Si entre nuestros lideres espirituales, los que están supuestos a guiar la población sobre lo que es el Bien y el Mal, se encuentra un número significativo de criminales farsantes e hipócritas, ¿cómo sorprenderse que nuestros políticos no lo sean también y que nuestra población viva igualmente más allá del Bien y el Mal? 

Las noticias que leemos de manera casi cotidiana dan cuenta de sujetos que han perdido el norte, capaces de sobrepasar tabúes como el incesto, incapaces de controlar sus instintos más bajos, incapaces de vivir en sociedad, incapaces de ser ciudadanos.

La violencia es un problema estructural que guarda una estrecha relación con la carencia de oportunidades, con la “repartición del pastel” entre un pequeño grupo enquistado en el poder, con la desigualdad social y con la marginación de una parte de la población. También está directamente conectada con el carácter autoritario y patriarcal de nuestra cultura.

Contrariamente al credo pregonado por nuestra máxima autoridad de que vivimos “en un modelo ideal”, muchos dominicanos se declaran sin esperanza de futuro, sin utopía, sin fuerza moral para construir un país para todos, un país de ciudadanos con deberes y derechos.

La conciencia de la desigualdad social, la pérdida de fe en la política y en los partidos como motores de cambios colectivos y su percepción como motor de cambios individuales (“chupar de la teta del Estado”), la meta de “desgaritarse para los países”, aparecen en los resultados de todas las últimas encuestas de opinión y hacen obstáculo a la creación de ciudadanía.
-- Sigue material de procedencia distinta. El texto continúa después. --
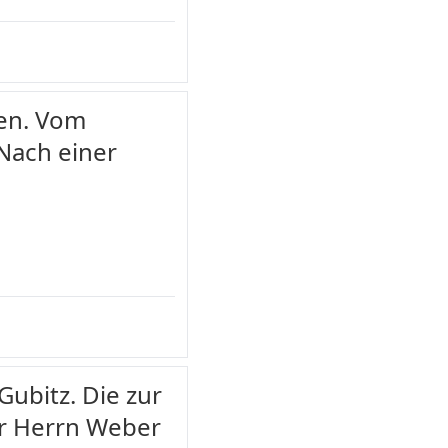
ten. Vom
Nach einer
 Gubitz. Die zur
er Herrn Weber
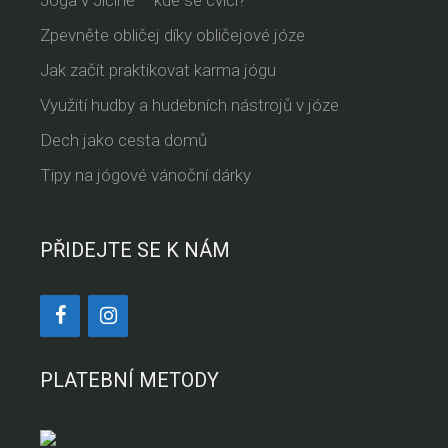
Jóga v Jičíně – kde se cvičí?
Zpevněte obličej díky obličejové józe
Jak začít praktikovat karma jógu
Využití hudby a hudebních nástrojů v józe
Dech jako cesta domů
Tipy na jógové vánoční dárky
PŘIDEJTE SE K NÁM
PLATEBNÍ METODY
Más allá de este desaliento, que parece estar bastante extendido, trabajar en el fomento de una sociedad más justa, con verdaderas oportunidades para el desarrollo humano, con instituciones transparentes y confiables marcadas por un paradigma democrático, parece ser la verdadera alternativa para erradicar la violencia y disminuir la criminalidad.
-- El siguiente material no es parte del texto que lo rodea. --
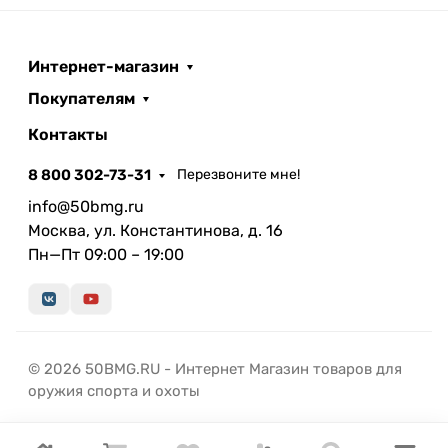
Интернет-магазин
Покупателям
Контакты
8 800 302-73-31
Перезвоните мне!
info@50bmg.ru
Москва, ул. Константинова, д. 16
Пн—Пт 09:00 – 19:00
© 2026 50BMG.RU - Интернет Магазин товаров для
оружия спорта и охоты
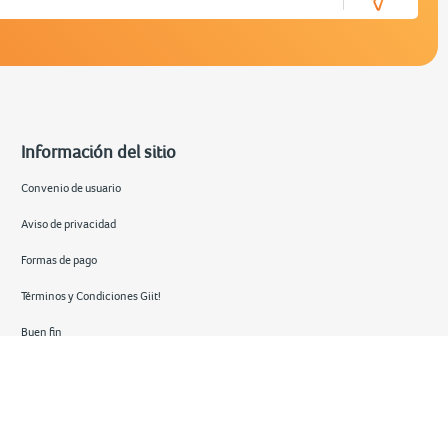
Información del sitio
Convenio de usuario
Aviso de privacidad
Formas de pago
Términos y Condiciones Giit!
Buen fin
Hot sale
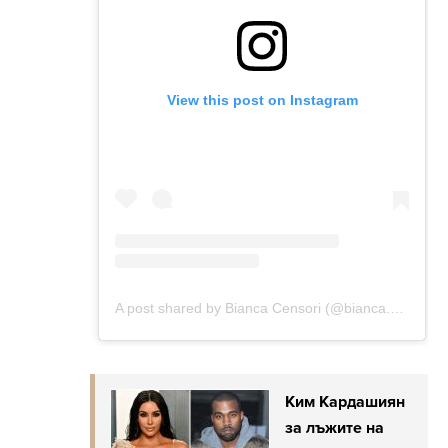
Ким Кардашиян
за лъжите на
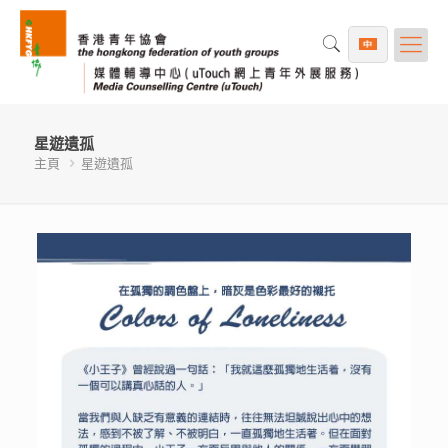
星遊遺孤
主頁
星遊遺孤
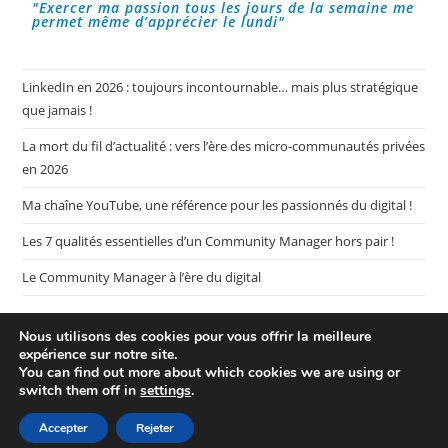
"Exercer ma passion tous les jours de la semaine me
permet même d’apprécier le lundi"
LinkedIn en 2026 : toujours incontournable… mais plus stratégique
que jamais !
La mort du fil d’actualité : vers l’ère des micro-communautés privées
en 2026
Ma chaîne YouTube, une référence pour les passionnés du digital !
Les 7 qualités essentielles d’un Community Manager hors pair !
Le Community Manager à l’ère du digital
Nous utilisons des cookies pour vous offrir la meilleure
expérience sur notre site.
You can find out more about which cookies we are using or
switch them off in
settings
.
Plan de mon blog My CM Mag
Mentions légales
Politique de confidentialité
Accepter
Rejeter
Se trata de la reconstrucción de lazos sociales que revelan quiebres importantes, de procurar nuevas estrategias para comprometer al ser humano a favor de la sociedad, en general, y de su comunidad, en particular. Cierto, que para lograr plenamente estos propósitos se requerirá de la puesta en marcha de un amplio proceso de transformaciones a nivel colectivo. No obstante, estos objetivos deben formar parte, desde ahora, del quehacer reflexivo y práctico de los profesionales de la salud mental y de los ámbitos psicosociales y comunitarios, así como de todas las personas que están dispuestas a trabajar a favor de un país más sano y más equitativo.